RECORDS SHOWN section start
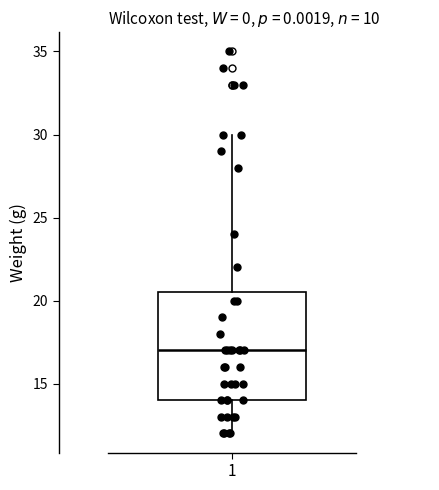

Transcribe this box plot: give where the median line is, the range the box spans, and where the two whiskers end, as read against the y-axis. The values are not printed on the chart, so give them approximately, as read against the axis.

median 17.0, box 14.0 to 20.5, whiskers 12.0 to 30.0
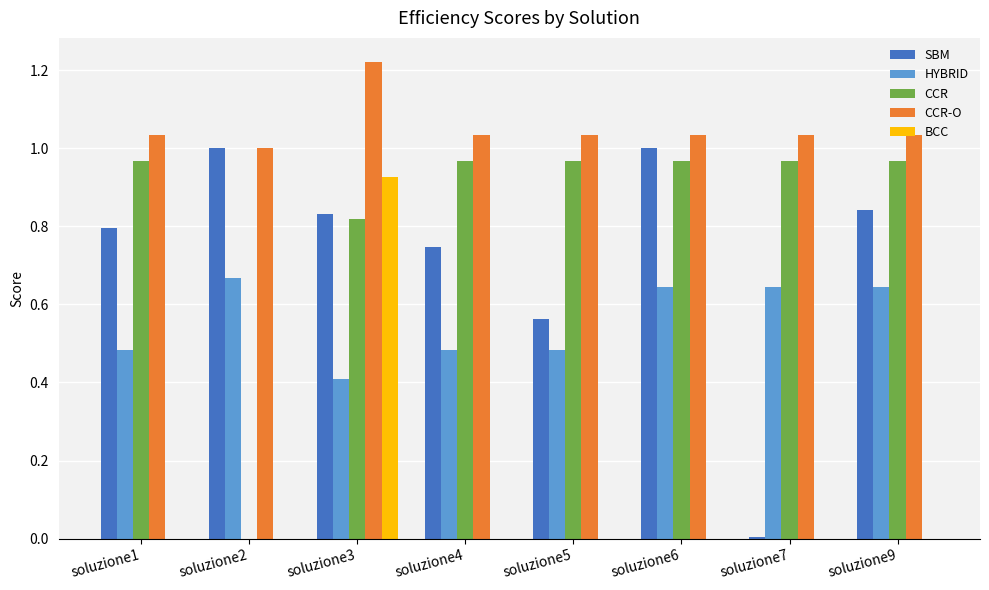

Which series has the widest spread of values?

SBM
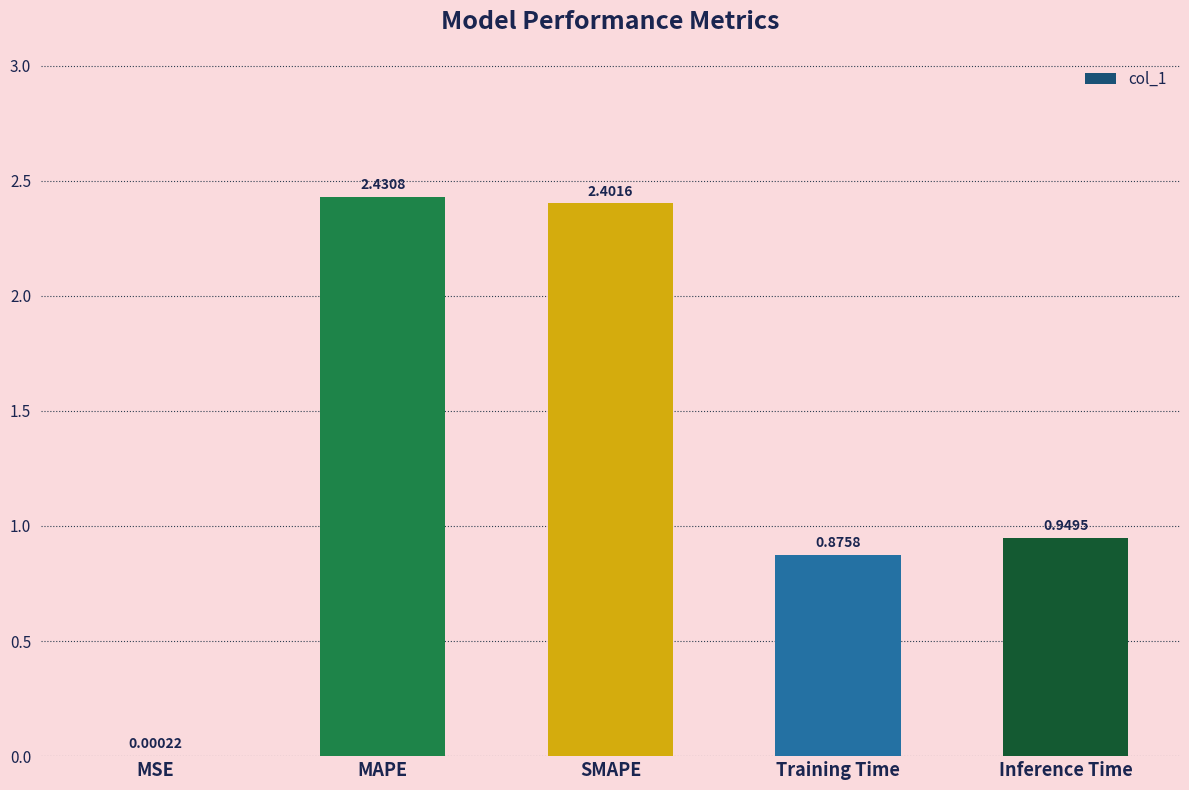

At which label is the value closest to 1?

Inference Time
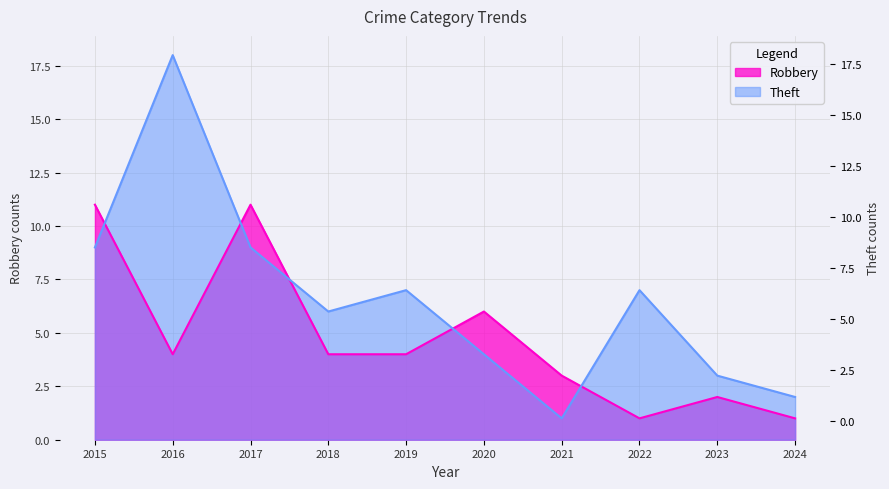

At which category does Robbery reach its first local peak?

2017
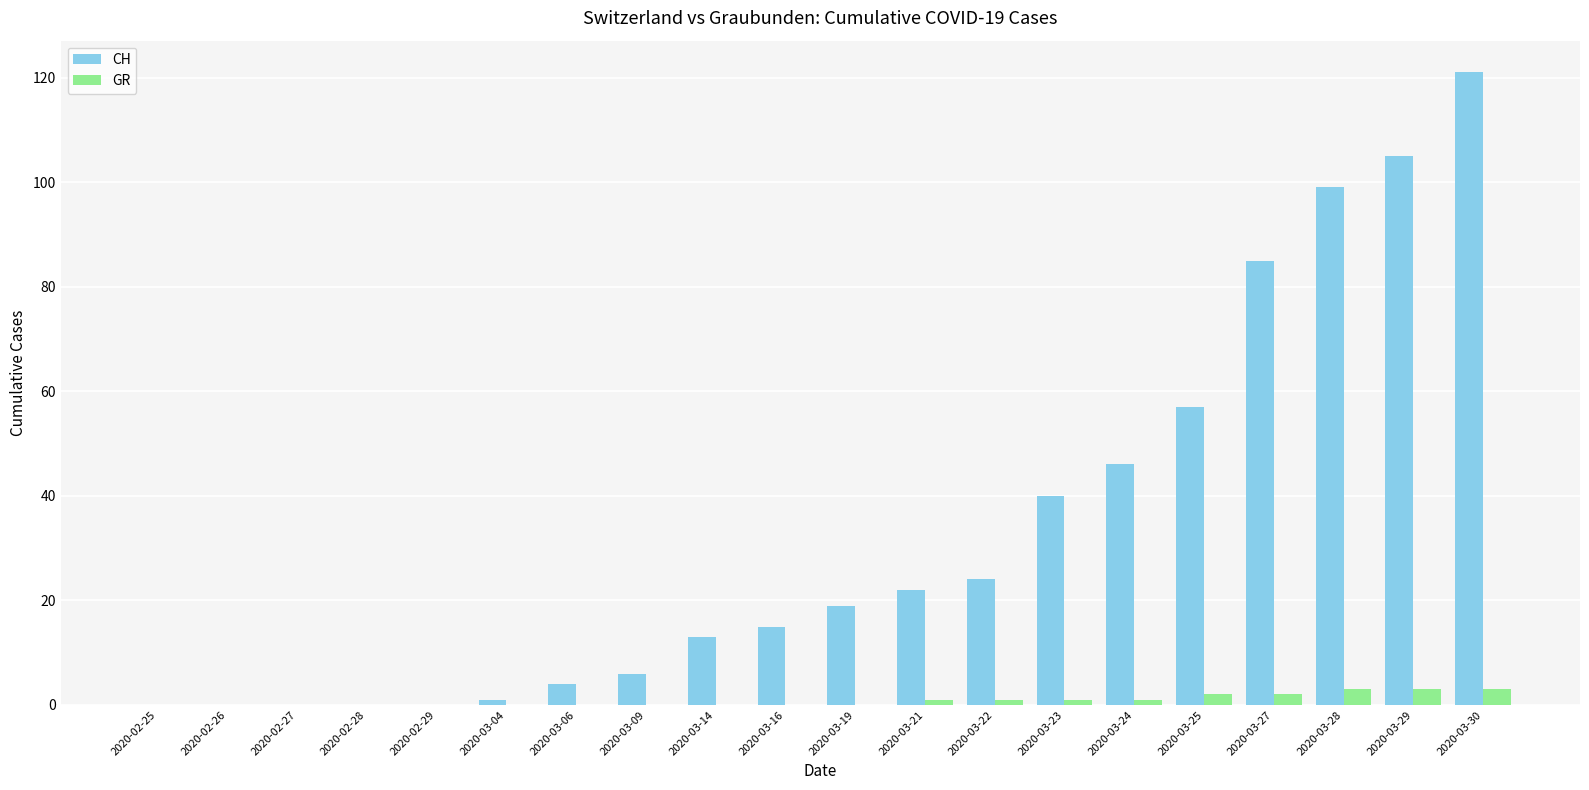

What is the average value of the CH series?

33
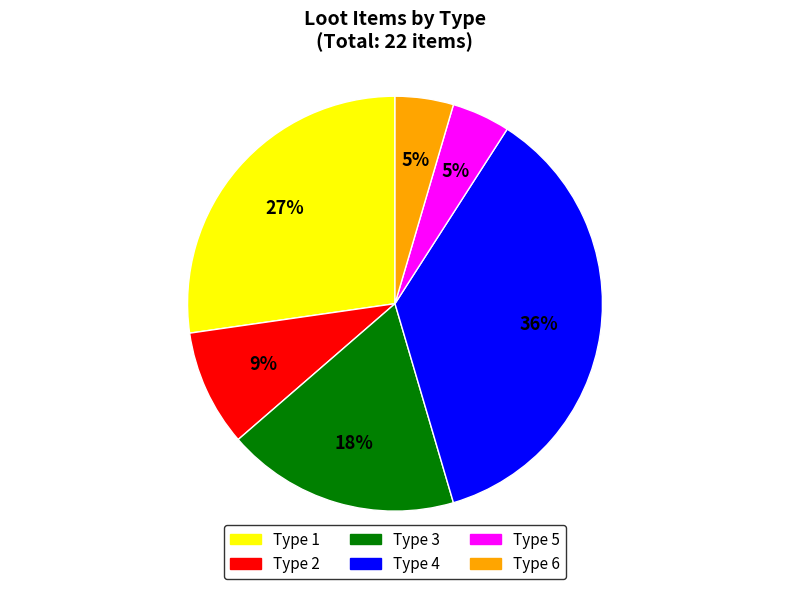

Is there a majority slice in this chart?

No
RECORDS SHOWN section end
Render the entries above as a single numbered list with one line per item, skipping blank lines and leaving out the pictures.

● EXPECTED OUTPUT:
1. Transcribe this box plot: give where the median line is, the range the box spans, and where the two whiskers end, as read against the y-axis. The values are not printed on the chart, so give them approximately, as read against the axis.
2. median 17.0, box 14.0 to 20.5, whiskers 12.0 to 30.0
3. Which series has the widest spread of values?
4. SBM
5. At which label is the value closest to 1?
6. Inference Time
7. At which category does Robbery reach its first local peak?
8. 2017
9. What is the average value of the CH series?
10. 33
11. Is there a majority slice in this chart?
12. No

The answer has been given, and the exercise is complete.